How much of a premium does it take to make premium tea special?

What is the threshold price for premium tea?

From a retailer’s perspective it is tea that grosses at least $300 per kilo.

A 50-gram pouch of specialty tea that sells for $15 puts 30-cents a gram into the retailer’s till compared to between 2.5- and 5-cents per gram for commodity tea.*

Specialty Tea Pricing Benchmark

Price

Qty

Grams

Ounces

Pounds

$300

1

1000 grams (kilo)

36 ounces

2.25 pounds

$150

2

500-gram pouches

18 ounces

1.125 pounds

$15

20

50-gram pouches

1.8 ounces

 

$7.50

40

25-gram pouches

.90 ounces

 

$3.75

80

12.5-gram sample

.45 ounces

 

* 200 grams of Lipton Yellow Label sells for $9.50 or 5-cents per gram in grocery and the same 100-count box sells for $5.09 or 2.5 cents per gram at Costco (9-8-2013)

The tea contained in a $15 packet may or may not be premium quality. I could be an exquisitely handmade, artisanal Orthodox or more likely a mid-grade green or black blended with fruit and flowers and flavor enhanced. It may even be a tisane and contain little or no camellia sinensis and still be labeled special. Customers view premium through the prism of price.

To put this price in perspective, consider that growers in Africa and India produce 1.5 billion kilos of black CTC that sells for an average $3 per kilo with another 1.5 billion kilos of green tea from Asia exported at a similar average. The balance of the world’s annual 4 billion kilos of tea sells for $10 a kilo, with very small quantities of high value tea selling for up to $100 per kilo, according to Rajiv Lochan, founder of Doke Tea and a student of statistics. “So a very rough average of $5 per kilo for bulk teas can be a safe estimate,” he writes. Tea at retail, packets, tea bags and specialty teas have extreme ranges and are difficult to estimate, according to Lochan.

Regardless of what is inside the pouch I believe that $15 for 50 grams is a useful retail benchmark in North America. If customers willingly pay $300 per kilo it must be special.

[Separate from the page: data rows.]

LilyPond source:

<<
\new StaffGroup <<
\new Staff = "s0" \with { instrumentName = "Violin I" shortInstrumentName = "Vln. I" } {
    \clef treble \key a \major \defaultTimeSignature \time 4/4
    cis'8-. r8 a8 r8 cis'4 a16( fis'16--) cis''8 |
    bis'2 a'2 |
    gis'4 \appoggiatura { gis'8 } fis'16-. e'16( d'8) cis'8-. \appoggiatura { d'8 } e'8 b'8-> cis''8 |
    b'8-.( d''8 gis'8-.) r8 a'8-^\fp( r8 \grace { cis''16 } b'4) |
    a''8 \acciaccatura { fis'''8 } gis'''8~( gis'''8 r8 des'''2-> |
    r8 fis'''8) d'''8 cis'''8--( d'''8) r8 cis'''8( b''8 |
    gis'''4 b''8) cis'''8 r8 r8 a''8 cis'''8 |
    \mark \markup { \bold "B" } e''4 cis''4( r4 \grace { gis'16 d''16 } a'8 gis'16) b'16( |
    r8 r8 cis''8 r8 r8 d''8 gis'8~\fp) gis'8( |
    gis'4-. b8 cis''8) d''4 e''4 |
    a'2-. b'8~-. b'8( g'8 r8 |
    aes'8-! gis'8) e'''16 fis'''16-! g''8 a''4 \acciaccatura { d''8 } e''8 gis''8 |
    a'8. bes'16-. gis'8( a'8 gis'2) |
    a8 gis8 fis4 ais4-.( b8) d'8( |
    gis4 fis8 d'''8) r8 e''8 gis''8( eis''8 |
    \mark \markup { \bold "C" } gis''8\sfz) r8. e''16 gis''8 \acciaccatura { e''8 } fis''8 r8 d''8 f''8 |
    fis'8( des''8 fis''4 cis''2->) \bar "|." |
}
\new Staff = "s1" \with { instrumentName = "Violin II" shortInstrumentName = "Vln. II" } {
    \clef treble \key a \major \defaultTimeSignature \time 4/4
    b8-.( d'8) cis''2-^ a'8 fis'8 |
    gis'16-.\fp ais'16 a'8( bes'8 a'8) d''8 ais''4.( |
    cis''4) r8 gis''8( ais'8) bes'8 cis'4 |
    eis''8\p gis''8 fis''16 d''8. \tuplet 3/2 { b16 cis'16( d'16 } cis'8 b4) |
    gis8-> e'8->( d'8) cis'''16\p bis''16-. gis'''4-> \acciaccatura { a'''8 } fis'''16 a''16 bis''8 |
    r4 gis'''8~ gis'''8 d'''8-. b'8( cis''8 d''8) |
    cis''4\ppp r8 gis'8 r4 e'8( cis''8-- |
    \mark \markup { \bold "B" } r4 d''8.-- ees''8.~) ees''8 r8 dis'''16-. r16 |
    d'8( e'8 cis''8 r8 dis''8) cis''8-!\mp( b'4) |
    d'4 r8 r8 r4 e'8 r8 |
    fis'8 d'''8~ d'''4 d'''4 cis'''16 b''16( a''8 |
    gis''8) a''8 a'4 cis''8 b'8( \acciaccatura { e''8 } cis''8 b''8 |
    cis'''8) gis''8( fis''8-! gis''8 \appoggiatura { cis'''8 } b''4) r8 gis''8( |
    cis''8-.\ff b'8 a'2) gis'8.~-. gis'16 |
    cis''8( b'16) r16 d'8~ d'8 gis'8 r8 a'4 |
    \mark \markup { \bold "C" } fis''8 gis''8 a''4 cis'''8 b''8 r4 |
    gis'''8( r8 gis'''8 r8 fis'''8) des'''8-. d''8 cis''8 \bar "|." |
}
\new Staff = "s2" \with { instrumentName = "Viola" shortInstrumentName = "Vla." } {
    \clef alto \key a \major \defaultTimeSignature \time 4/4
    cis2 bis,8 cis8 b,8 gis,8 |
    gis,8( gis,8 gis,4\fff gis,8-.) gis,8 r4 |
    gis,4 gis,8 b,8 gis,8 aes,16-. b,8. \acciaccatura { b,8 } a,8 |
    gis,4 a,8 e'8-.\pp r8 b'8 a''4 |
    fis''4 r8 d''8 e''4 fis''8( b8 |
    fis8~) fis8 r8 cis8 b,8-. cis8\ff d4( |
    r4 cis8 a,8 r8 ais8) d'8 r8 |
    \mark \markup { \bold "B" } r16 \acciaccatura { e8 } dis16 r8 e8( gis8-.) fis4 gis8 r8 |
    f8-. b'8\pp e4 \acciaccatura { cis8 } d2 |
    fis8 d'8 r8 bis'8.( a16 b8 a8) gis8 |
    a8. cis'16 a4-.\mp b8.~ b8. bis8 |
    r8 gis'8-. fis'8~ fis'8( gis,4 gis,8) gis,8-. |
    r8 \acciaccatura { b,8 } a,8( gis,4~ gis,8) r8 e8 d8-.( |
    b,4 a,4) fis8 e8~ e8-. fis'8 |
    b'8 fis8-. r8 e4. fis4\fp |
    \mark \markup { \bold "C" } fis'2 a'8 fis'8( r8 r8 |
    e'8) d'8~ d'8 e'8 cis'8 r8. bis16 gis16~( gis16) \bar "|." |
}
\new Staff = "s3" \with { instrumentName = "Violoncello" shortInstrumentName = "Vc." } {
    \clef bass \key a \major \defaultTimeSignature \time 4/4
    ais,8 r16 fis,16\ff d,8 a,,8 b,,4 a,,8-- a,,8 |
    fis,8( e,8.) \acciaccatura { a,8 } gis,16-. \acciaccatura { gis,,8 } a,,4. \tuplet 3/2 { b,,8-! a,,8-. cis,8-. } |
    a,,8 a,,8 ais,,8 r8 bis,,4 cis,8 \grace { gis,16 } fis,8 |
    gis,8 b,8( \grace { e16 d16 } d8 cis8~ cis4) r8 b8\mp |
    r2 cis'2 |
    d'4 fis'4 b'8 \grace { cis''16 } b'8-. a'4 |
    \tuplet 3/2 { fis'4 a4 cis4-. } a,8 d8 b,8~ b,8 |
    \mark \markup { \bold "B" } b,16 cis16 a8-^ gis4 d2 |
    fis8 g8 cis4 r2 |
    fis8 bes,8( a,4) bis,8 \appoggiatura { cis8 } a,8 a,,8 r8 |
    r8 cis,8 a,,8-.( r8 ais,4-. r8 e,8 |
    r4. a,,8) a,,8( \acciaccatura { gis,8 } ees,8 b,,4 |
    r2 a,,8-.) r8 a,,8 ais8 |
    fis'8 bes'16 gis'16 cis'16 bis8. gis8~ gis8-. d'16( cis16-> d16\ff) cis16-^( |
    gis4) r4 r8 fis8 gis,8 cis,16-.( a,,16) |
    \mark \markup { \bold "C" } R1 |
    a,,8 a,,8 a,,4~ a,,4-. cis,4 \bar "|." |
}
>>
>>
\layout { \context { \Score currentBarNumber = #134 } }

This is a six-time multiple over the retail price of commodity tea. I borrowed this valuation ratio from the coffee industry which prices specialty grades of Arabica at a premium over “C” or commodity grade green coffee. A six-times multiple is common in negotiations for the highest “specialty grade” coffees.

Below is a technical description of top quality coffee by the Specialty Coffee Association of America.

EMBED: www.scaa.org

Grade 1: Specialty Grade Coffee Beans: no primary defects, 0-3 full defects, sorted with a maximum of 5% above and 5% below specified screen size or range of screen size, and exhibiting a distinct attribute in one or more of the following areas: taste, acidity, body, or aroma. Moisture content must be between 9-13% and when prepared the coffee must be free of cup faults and taints. Coffee that scores 80 points or above on the SCAA’s 100-point scale is graded “specialty.” Only 5- to 10-percent of the world’s annual production qualifies.

Since the large premiums attached to specialty are based on the cup quality as agreed upon by a buyer and seller if the pre-ship sample does not match the arrival coffee, the container can be rejected. This results in a huge loss to the exporter.

Descriptions of tea lack this level of precision. There is no exchange or futures market and no standard cupping criteria for tea. Prices for large quantities (or specialty micro-lots) are negotiated directly with the grower and the rest is sold at auction houses in the tea producing regions of the world.

Should the tea industry devise a standard description of premium teas worthy of a premium price?